The task:
Output exactly the lines from the one holding "Visto a própria" through the final line of the entries.

= Beginning of Section =

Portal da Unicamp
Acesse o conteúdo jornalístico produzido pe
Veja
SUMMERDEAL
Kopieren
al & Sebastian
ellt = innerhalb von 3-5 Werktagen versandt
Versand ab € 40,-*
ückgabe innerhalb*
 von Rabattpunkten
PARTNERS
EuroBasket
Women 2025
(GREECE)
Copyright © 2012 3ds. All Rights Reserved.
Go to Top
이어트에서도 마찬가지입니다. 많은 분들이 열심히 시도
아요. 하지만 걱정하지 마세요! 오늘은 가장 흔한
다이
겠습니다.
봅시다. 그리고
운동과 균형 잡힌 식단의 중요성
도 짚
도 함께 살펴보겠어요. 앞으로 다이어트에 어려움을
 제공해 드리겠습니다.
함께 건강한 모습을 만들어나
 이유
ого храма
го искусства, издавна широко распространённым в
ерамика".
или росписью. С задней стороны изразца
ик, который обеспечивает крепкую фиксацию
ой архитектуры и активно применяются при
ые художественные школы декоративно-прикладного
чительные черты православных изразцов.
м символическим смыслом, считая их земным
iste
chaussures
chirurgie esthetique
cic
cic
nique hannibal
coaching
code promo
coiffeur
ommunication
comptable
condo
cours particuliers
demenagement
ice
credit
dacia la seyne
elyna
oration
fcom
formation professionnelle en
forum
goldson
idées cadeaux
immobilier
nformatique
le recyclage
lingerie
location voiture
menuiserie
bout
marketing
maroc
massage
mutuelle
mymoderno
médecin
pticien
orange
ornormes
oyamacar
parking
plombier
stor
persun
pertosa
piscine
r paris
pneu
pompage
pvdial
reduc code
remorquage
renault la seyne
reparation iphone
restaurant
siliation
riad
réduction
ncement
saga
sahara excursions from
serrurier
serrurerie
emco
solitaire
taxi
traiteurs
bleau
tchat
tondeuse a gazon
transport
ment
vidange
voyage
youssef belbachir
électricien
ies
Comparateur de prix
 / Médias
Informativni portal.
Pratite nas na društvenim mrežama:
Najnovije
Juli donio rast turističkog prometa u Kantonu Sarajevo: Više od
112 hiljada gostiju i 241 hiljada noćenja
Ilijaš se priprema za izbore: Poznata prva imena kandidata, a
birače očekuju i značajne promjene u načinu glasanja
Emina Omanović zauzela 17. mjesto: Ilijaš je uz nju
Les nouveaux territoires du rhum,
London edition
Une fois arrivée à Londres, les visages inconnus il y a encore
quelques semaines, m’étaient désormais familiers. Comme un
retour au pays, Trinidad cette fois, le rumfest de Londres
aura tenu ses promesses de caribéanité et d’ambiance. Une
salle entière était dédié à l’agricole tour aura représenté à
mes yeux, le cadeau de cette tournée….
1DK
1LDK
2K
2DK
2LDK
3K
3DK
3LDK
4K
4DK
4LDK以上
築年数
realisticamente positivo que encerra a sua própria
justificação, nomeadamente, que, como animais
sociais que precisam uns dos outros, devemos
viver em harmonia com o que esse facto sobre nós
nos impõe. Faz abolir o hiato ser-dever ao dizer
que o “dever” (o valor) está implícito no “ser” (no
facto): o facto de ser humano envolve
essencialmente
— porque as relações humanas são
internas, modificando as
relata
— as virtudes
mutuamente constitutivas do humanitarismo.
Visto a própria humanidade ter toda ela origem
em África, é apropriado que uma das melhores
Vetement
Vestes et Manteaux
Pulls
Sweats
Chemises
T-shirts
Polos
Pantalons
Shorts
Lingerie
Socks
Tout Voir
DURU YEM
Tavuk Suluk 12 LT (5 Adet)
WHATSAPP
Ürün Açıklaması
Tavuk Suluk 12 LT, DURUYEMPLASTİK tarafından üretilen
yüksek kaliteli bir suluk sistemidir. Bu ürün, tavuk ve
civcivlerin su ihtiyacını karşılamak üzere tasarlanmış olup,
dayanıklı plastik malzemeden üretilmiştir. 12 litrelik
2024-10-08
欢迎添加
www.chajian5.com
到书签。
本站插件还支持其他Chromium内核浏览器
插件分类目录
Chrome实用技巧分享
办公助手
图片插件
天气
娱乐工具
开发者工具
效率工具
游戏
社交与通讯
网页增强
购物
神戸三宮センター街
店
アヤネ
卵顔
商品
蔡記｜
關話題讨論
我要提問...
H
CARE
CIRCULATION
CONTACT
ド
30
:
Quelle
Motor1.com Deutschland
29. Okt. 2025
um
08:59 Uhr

= End of Section =

Exercise result:
Visto a própria humanidade ter toda ela origem
em África, é apropriado que uma das melhores
Vetement
Vestes et Manteaux
Pulls
Sweats
Chemises
T-shirts
Polos
Pantalons
Shorts
Lingerie
Socks
Tout Voir
DURU YEM
Tavuk Suluk 12 LT (5 Adet)
WHATSAPP
Ürün Açıklaması
Tavuk Suluk 12 LT, DURUYEMPLASTİK tarafından üretilen
yüksek kaliteli bir suluk sistemidir. Bu ürün, tavuk ve
civcivlerin su ihtiyacını karşılamak üzere tasarlanmış olup,
dayanıklı plastik malzemeden üretilmiştir. 12 litrelik
2024-10-08
欢迎添加
www.chajian5.com
到书签。
本站插件还支持其他Chromium内核浏览器
插件分类目录
Chrome实用技巧分享
办公助手
图片插件
天气
娱乐工具
开发者工具
效率工具
游戏
社交与通讯
网页增强
购物
神戸三宮センター街
店
アヤネ
卵顔
商品
蔡記｜
關話題讨論
我要提問...
H
CARE
CIRCULATION
CONTACT
ド
30
:
Quelle
Motor1.com Deutschland
29. Okt. 2025
um
08:59 Uhr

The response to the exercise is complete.